▸ Teks Sumber:
::::
Kebiri Bukan Hukuman Tapi Pengobatan, Herry Wirawan si Predator Santriwati Pun Tak Bisa Dihukum Mati
Herry Wirawan si guru pesantren predator anak santriwati disumpah serapahi atas perbuatannya; penjara, dihukum mati hingga kebiri.
Penulis: Mega Nugraha | Editor: Mega Nugraha
Namun, bagi ahli psikologi forensik Reza Indragiri Amriel, yang juga konsultan Lentera Anak Foundation, kebiri itu bukan sebagai hukuman.
Ia mengamati, masyarakat murka dan mendesak oknum guru bejat di Bandung dikebiri. Kebiri dianggap sebagai hukuman pedih, menyiksa, yang setimpal dengan kejahatan si predator.
"Itu jelas salah kaprah. Kebiri di Indonesia tidak diposisikan sebagai hukuman, melainkan sebagai perlakuan atau penanganan therapeutic. Jadi, bukan menyakitkan, kebiri justru pengobatan," kata Reza Indragiri Amriel saat dihubungi pada Sabtu (11/12/2021).
Wajar jika masyarakat ingin Herry Wirawan dihukum mati karena melihat perbuatannya yang biadab. Namun, hukuman mati untuk saat ini jadi sulit.
"Kalau masyarakat mau predator anak dibikin sakit sesakit-sakitnya, ya hukuman mati saja. Tapi perlu revisi dulu terhadap UU Perlindungan Anak," katanya.
Kata dia, kebiri therapetic itu menekan resiko residivisme atau mencegah kejadian berulang.
::::
▸ Data Masukan:
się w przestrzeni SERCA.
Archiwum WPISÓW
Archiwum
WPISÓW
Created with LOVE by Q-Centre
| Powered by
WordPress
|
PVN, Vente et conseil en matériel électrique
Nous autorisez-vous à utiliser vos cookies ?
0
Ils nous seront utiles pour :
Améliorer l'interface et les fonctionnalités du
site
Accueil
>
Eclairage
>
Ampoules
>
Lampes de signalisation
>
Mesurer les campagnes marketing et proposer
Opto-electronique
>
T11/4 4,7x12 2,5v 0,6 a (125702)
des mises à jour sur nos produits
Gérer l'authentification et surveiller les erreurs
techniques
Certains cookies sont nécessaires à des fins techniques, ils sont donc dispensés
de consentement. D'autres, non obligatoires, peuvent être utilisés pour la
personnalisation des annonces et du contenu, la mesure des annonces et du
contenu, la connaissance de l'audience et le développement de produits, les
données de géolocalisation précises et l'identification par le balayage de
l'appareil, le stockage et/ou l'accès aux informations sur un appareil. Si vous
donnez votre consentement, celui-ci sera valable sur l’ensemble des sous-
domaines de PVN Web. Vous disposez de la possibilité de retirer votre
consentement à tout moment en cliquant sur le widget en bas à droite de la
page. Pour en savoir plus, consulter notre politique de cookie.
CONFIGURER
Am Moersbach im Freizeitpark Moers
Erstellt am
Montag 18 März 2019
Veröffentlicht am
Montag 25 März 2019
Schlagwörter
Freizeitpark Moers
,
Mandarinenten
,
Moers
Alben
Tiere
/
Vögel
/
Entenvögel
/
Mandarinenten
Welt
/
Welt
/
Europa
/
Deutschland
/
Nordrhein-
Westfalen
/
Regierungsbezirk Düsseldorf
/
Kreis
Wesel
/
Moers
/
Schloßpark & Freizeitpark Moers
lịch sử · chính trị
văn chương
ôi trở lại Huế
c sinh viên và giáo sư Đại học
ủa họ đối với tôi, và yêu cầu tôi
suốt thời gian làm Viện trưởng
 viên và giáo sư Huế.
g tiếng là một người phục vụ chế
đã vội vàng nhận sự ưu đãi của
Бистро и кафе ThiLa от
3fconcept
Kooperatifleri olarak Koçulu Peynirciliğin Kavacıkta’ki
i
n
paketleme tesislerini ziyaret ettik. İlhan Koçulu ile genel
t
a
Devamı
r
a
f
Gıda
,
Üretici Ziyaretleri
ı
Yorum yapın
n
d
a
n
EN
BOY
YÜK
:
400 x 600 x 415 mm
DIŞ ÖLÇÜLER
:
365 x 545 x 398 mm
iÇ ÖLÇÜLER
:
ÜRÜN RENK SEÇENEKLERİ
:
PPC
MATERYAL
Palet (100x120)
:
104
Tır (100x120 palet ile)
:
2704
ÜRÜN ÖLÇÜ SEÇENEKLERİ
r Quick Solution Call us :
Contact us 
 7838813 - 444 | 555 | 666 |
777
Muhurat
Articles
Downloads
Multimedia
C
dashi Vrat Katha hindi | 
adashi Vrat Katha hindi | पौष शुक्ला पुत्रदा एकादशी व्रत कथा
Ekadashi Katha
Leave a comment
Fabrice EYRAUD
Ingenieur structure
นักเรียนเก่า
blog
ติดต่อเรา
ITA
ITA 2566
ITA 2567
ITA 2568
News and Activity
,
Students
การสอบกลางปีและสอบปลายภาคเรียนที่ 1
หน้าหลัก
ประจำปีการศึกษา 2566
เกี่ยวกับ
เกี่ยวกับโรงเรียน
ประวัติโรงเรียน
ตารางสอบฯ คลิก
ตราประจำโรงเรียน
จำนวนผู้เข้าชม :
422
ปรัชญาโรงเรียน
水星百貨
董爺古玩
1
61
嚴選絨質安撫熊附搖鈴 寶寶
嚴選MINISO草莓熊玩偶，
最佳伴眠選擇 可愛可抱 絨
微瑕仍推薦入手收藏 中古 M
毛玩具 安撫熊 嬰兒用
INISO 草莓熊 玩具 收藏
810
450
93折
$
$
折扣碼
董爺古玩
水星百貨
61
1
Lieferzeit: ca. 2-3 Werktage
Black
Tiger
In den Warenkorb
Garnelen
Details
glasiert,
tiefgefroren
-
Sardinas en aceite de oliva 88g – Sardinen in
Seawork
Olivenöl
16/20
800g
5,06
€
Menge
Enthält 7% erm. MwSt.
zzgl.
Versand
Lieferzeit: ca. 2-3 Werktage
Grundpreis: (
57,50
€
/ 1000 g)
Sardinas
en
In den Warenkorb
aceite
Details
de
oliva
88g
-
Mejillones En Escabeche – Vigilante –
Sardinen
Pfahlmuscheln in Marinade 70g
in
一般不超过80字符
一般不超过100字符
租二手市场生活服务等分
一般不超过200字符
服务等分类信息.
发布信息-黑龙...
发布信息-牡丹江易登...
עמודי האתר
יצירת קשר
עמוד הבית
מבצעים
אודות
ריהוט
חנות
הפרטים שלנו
::::
▸ Petunjuk Tugas:
- 1) Tuliskan ulang bagian teks tentang kebiri Herry Wirawan mulai dari "Kebiri Bukan Hukuman" sampai "pada Sabtu (11/12/2021).", persis sama.
- 2) Ringkas paragraf yang diawali "Ia mengamati, masyarakat murka" dalam teks tentang kebiri Herry Wirawan menjadi satu kalimat pendek, tanpa menghilangkan fakta utamanya.

▸ Hasil Tiap Tugas:
- 1)
Kebiri Bukan Hukuman Tapi Pengobatan, Herry Wirawan si Predator Santriwati Pun Tak Bisa Dihukum Mati
Herry Wirawan si guru pesantren predator anak santriwati disumpah serapahi atas perbuatannya; penjara, dihukum mati hingga kebiri.
Penulis: Mega Nugraha | Editor: Mega Nugraha
Namun, bagi ahli psikologi forensik Reza Indragiri Amriel, yang juga konsultan Lentera Anak Foundation, kebiri itu bukan sebagai hukuman.
Ia mengamati, masyarakat murka dan mendesak oknum guru bejat di Bandung dikebiri. Kebiri dianggap sebagai hukuman pedih, menyiksa, yang setimpal dengan kejahatan si predator.
"Itu jelas salah kaprah. Kebiri di Indonesia tidak diposisikan sebagai hukuman, melainkan sebagai perlakuan atau penanganan therapeutic. Jadi, bukan menyakitkan, kebiri justru pengobatan," kata Reza Indragiri Amriel saat dihubungi pada Sabtu (11/12/2021).

- 2) Reza melihat masyarakat marah dan menuntut guru bejat di Bandung itu dikebiri, karena kebiri dianggap hukuman pedih dan menyiksa yang setimpal dengan kejahatannya.